Il arriva ainsi à une vérité qui, jointe à un brio étonnant, à une fougue d’allures et à une crânerie personnelles, fit de lui le seul dessinateur capable de reproduire d’une manière bien vivante et bien originale le chic du Parisien et de la Parisienne. Les journaux se le disputaient.

Dans les premiers mois de l’année1870, Fernand Rénal arrivait donc à ce moment de la vie où tout vous réussit.

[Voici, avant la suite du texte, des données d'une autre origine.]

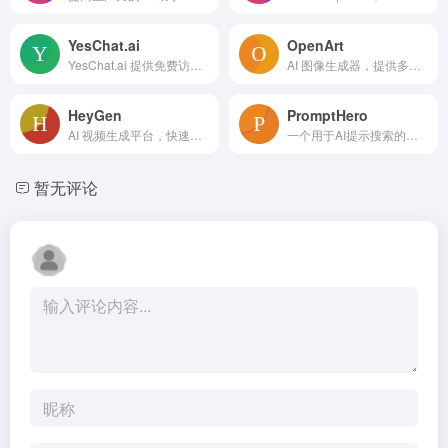
YesChat.ai
OpenArt
YesChat.ai 提供免费访问 Claude 2、GPT4V 和 Dalle3 以进行各种 AI 任务。
AI 图像生成器，提供多样化的模型、风格和工具用于创作 AI 艺术。
HeyGen
PromptHero
AI 视频生成平台，快速轻松创建吸引人的商业视频。
一个用于AI提示搜索的引擎和提示工程的资源中心。
暂无评论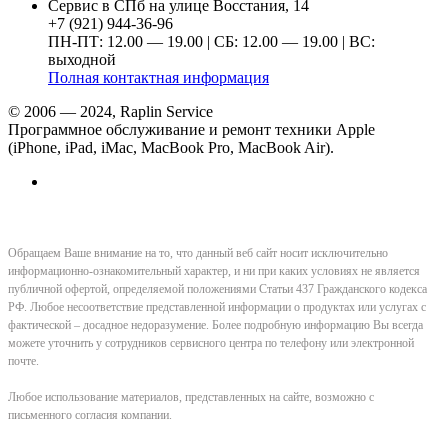
Сервис в СПб на улице Восстания, 14
+7 (921) 944-36-96
ПН-ПТ: 12.00 — 19.00 | СБ: 12.00 — 19.00 | ВС:
выходной
Полная контактная информация
© 2006 — 2024, Raplin Service
Программное обслуживание и ремонт техники Apple
(iPhone, iPad, iMac, MacBook Pro, MacBook Air).
Обращаем Ваше внимание на то, что данный веб сайт носит исключительно
информационно-ознакомительный характер, и ни при каких условиях не является
публичной офертой, определяемой положениями Статьи 437 Гражданского кодекса
РФ. Любое несоответствие представленной информации о продуктах или услугах с
фактической – досадное недоразумение. Более подробную информацию Вы всегда
можете уточнить у сотрудников сервисного центра по телефону или электронной
почте.
Любое использование материалов, представленных на сайте, возможно с
письменного согласия компании.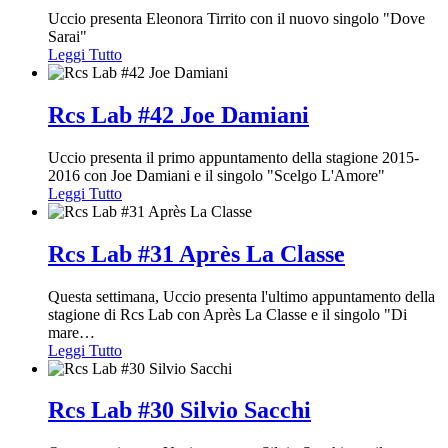
Uccio presenta Eleonora Tirrito con il nuovo singolo "Dove
Sarai"
Leggi Tutto
Rcs Lab #42 Joe Damiani
Uccio presenta il primo appuntamento della stagione 2015-
2016 con Joe Damiani e il singolo "Scelgo L'Amore"
Leggi Tutto
Rcs Lab #31 Après La Classe
Questa settimana, Uccio presenta l'ultimo appuntamento della
stagione di Rcs Lab con Après La Classe e il singolo "Di
mare
…
Leggi Tutto
Rcs Lab #30 Silvio Sacchi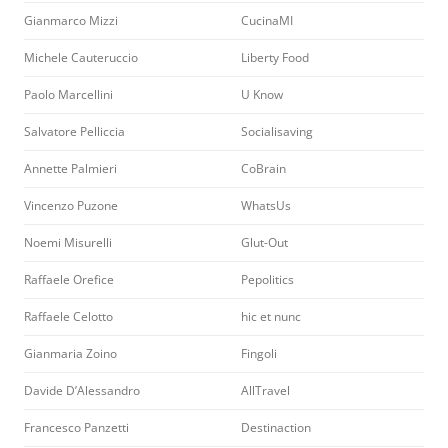
Gianmarco Mizzi
CucinaMI
Michele Cauteruccio
Liberty Food
Paolo Marcellini
U Know
Salvatore Pelliccia
Socialisaving
Annette Palmieri
CoBrain
Vincenzo Puzone
WhatsUs
Noemi Misurelli
Glut-Out
Raffaele Orefice
Pepolitics
Raffaele Celotto
hic et nunc
Gianmaria Zoino
Fingoli
Davide D’Alessandro
AllTravel
Francesco Panzetti
Destinaction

Il travaillait à force, s’amusant à sa guise, sans préoccupations d’aucune sorte, lorsqu’un amour étrange, inattendu, lui entra en plein cœur comme un coin de fer, achevant de prouver combien il y avait encore d’ingénuité dans ce joli Parisien, pour lequel les plus ravissantes actrices n’avaient eu que des sourires et de grisants accueils. Ils les avait aimées toutes, n’ayant de préférence marquée pour aucune, se laissant aller, croyant connaître l’amour, et ne connaissant que le plaisir, un mirage de l’amour.

Malheureusement pour l’homme faible et sensuel, il existe des femmes dont l’approche est un affolement auquel il ne peut résister, le contact une terrible ivresse, et dont la peau paraît avoir sur lui la magnétique influence de l’aimant sur le fer.–Fernand allait rencontrer une de ces femmes.